Este projecto reinterpreta o navio negreiro Brookes como um dos ‘espaços sociais’, apropriando-se dele enquanto símbolo de maneira a explorar os legados transculturais do Comércio Triangular nos nossos tempos. Hoje em dia, na Europa, o apoio aos partidos políticos de extrema-direita tem aumentado; crescem os ataques racistas e a imigração é vista como um fenómeno negativo. Abordando as trocas transculturais desencadeadas pelo passado, este trabalho proporciona uma plataforma para reflexão de como estes eventos moldaram e continuam a dar forma à nossa sociedade multicultural.
Contact Zone explora a contradição entre a teoria pós-colonial e as estruturas que regem a nossa sociedade. Apesar da teoria reivindicar, destacar e fortalecer a voz do ‘outro’, antes ignorada, estas vozes são ainda fortemente controladas, consignadas e restringidas a círculos herméticos (mediados e vetados). Isto é o ‘multiculturalismo’, no modo como é ‘negociado’, traduzido, embalado e distribuído pelos poderes hierárquicos.

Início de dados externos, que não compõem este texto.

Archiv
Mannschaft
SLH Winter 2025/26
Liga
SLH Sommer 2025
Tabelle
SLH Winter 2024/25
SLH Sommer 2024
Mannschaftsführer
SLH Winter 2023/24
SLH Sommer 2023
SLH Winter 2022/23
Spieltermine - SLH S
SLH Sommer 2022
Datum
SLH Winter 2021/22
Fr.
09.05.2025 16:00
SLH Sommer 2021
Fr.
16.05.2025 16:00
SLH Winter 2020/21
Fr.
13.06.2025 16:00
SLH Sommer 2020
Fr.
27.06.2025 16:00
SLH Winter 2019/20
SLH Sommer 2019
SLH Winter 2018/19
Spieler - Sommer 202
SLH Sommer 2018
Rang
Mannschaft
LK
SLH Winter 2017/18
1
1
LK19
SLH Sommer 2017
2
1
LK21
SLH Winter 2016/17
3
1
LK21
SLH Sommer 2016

Adotando uma estrutura fílmica durante a acção performativa, muito planeada e regulada, Contact Zone emulou o modus operandi da sociedade. Os participantes foram confrontados com um novo contexto cultural, um novo sistema de regras e de costumes; condicionando-os a negociar o seu posicionamento e a aprender a adaptar-se ao novo ambiente. Ao navegar a praia, os indivíduos usaram não só a paisagem como ponto de referência mas também se usaram uns aos outros de maneira a negociar a sua posição no espaço. Rapidamente tiveram que forjar novas relações entre si. Ao longo da filmagem de take para take, esta negociação entre o indivíduo e o grupo, entre o grupo e o espaço, foi evoluindo e alterando-se num contínuo teste de tentativa e erro. A forma do barco permaneceu incompleta; aludindo à construção e reconstrução duma sociedade aberta onde os seus cidadãos se deslocam provocando fronteiras em constante mudança.
O resultado é uma narrativa que lentamente se desenrola. Num processo semelhante à dinâmica do intercâmbio cultural na nossa sociedade, as desigualdades, os desequilíbrios de poder e subjugações não são claramente explícitas. Estas precisam de ser encontradas debaixo de uma superfície de aparente concordância, calma e placidez que, de facto, esconde as políticas de controlo e dissidência.
Artigo originalmente publicado na revista Este Corpo que me Ocupa, Buala 2014.